Turn each line of the material below into a string in one JSON list, keeping the lines in order and leaving out any blank ones.

-- Given data --
· · ·

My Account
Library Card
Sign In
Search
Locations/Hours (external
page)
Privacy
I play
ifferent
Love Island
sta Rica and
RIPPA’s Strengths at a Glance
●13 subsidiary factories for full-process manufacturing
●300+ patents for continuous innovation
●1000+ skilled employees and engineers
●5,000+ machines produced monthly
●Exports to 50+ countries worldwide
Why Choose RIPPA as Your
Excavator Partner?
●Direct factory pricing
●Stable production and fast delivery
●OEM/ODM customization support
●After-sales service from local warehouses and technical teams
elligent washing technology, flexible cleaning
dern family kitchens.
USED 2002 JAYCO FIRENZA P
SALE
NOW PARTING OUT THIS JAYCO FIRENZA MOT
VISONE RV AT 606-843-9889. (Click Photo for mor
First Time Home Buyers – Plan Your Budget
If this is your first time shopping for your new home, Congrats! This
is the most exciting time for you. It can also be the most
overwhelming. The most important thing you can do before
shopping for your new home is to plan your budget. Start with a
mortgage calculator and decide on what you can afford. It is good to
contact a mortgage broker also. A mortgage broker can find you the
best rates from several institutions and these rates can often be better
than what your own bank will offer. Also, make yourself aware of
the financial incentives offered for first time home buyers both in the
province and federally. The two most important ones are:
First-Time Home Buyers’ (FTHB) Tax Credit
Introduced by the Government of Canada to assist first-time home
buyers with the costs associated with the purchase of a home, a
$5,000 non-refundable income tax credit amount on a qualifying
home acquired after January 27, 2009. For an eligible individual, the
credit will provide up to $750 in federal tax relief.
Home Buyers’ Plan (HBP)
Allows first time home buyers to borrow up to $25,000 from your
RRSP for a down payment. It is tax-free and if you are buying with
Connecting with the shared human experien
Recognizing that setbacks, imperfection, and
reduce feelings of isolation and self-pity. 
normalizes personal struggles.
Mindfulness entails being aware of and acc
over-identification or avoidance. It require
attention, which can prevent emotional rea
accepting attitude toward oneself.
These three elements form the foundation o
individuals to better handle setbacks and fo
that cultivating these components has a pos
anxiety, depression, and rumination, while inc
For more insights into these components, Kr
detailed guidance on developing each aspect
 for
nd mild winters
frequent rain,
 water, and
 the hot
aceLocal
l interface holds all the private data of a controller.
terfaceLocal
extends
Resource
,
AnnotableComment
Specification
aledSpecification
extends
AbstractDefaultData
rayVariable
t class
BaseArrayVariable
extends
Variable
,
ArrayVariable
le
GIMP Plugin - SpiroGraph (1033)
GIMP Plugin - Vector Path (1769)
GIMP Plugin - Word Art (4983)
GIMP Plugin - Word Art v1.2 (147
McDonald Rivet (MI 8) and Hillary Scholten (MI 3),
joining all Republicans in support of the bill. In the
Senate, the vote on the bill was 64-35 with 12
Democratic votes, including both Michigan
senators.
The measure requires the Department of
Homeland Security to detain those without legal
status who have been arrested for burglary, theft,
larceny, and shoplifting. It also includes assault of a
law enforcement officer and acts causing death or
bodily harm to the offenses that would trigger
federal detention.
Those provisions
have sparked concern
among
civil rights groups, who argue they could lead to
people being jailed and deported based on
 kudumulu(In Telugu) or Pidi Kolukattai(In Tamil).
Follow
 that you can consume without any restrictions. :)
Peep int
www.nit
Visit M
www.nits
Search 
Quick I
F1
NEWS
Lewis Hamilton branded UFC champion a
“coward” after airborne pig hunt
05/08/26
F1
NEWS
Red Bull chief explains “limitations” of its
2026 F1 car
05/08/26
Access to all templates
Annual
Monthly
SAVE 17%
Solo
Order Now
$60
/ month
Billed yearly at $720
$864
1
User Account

· · ·

-- Response for this exercise --
[
  "My Account",
  "Library Card",
  "Sign In",
  "Search",
  "Locations/Hours (external",
  "page)",
  "Privacy",
  "I play",
  "ifferent",
  "Love Island",
  "sta Rica and",
  "RIPPA’s Strengths at a Glance",
  "●13 subsidiary factories for full-process manufacturing",
  "●300+ patents for continuous innovation",
  "●1000+ skilled employees and engineers",
  "●5,000+ machines produced monthly",
  "●Exports to 50+ countries worldwide",
  "Why Choose RIPPA as Your",
  "Excavator Partner?",
  "●Direct factory pricing",
  "●Stable production and fast delivery",
  "●OEM/ODM customization support",
  "●After-sales service from local warehouses and technical teams",
  "elligent washing technology, flexible cleaning",
  "dern family kitchens.",
  "USED 2002 JAYCO FIRENZA P",
  "SALE",
  "NOW PARTING OUT THIS JAYCO FIRENZA MOT",
  "VISONE RV AT 606-843-9889. (Click Photo for mor",
  "First Time Home Buyers – Plan Your Budget",
  "If this is your first time shopping for your new home, Congrats! This",
  "is the most exciting time for you. It can also be the most",
  "overwhelming. The most important thing you can do before",
  "shopping for your new home is to plan your budget. Start with a",
  "mortgage calculator and decide on what you can afford. It is good to",
  "contact a mortgage broker also. A mortgage broker can find you the",
  "best rates from several institutions and these rates can often be better",
  "than what your own bank will offer. Also, make yourself aware of",
  "the financial incentives offered for first time home buyers both in the",
  "province and federally. The two most important ones are:",
  "First-Time Home Buyers’ (FTHB) Tax Credit",
  "Introduced by the Government of Canada to assist first-time home",
  "buyers with the costs associated with the purchase of a home, a",
  "$5,000 non-refundable income tax credit amount on a qualifying",
  "home acquired after January 27, 2009. For an eligible individual, the",
  "credit will provide up to $750 in federal tax relief.",
  "Home Buyers’ Plan (HBP)",
  "Allows first time home buyers to borrow up to $25,000 from your",
  "RRSP for a down payment. It is tax-free and if you are buying with",
  "Connecting with the shared human experien",
  "Recognizing that setbacks, imperfection, and",
  "reduce feelings of isolation and self-pity. ",
  "normalizes personal struggles.",
  "Mindfulness entails being aware of and acc",
  "over-identification or avoidance. It require",
  "attention, which can prevent emotional rea",
  "accepting attitude toward oneself.",
  "These three elements form the foundation o",
  "individuals to better handle setbacks and fo",
  "that cultivating these components has a pos",
  "anxiety, depression, and rumination, while inc",
  "For more insights into these components, Kr",
  "detailed guidance on developing each aspect",
  " for",
  "nd mild winters",
  "frequent rain,",
  " water, and",
  " the hot",
  "aceLocal",
  "l interface holds all the private data of a controller.",
  "terfaceLocal",
  "extends",
  "Resource",
  ",",
  "AnnotableComment",
  "Specification",
  "aledSpecification",
  "extends",
  "AbstractDefaultData",
  "rayVariable",
  "t class",
  "BaseArrayVariable",
  "extends",
  "Variable",
  ",",
  "ArrayVariable",
  "le",
  "GIMP Plugin - SpiroGraph (1033)",
  "GIMP Plugin - Vector Path (1769)",
  "GIMP Plugin - Word Art (4983)",
  "GIMP Plugin - Word Art v1.2 (147",
  "McDonald Rivet (MI 8) and Hillary Scholten (MI 3),",
  "joining all Republicans in support of the bill. In the",
  "Senate, the vote on the bill was 64-35 with 12",
  "Democratic votes, including both Michigan",
  "senators.",
  "The measure requires the Department of",
  "Homeland Security to detain those without legal",
  "status who have been arrested for burglary, theft,",
  "larceny, and shoplifting. It also includes assault of a",
  "law enforcement officer and acts causing death or",
  "bodily harm to the offenses that would trigger",
  "federal detention.",
  "Those provisions",
  "have sparked concern",
  "among",
  "civil rights groups, who argue they could lead to",
  "people being jailed and deported based on",
  " kudumulu(In Telugu) or Pidi Kolukattai(In Tamil).",
  "Follow",
  " that you can consume without any restrictions. :)",
  "Peep int",
  "www.nit",
  "Visit M",
  "www.nits",
  "Search ",
  "Quick I",
  "F1",
  "NEWS",
  "Lewis Hamilton branded UFC champion a",
  "“coward” after airborne pig hunt",
  "05/08/26",
  "F1",
  "NEWS",
  "Red Bull chief explains “limitations” of its",
  "2026 F1 car",
  "05/08/26",
  "Access to all templates",
  "Annual",
  "Monthly",
  "SAVE 17%",
  "Solo",
  "Order Now",
  "$60",
  "/ month",
  "Billed yearly at $720",
  "$864",
  "1",
  "User Account"
]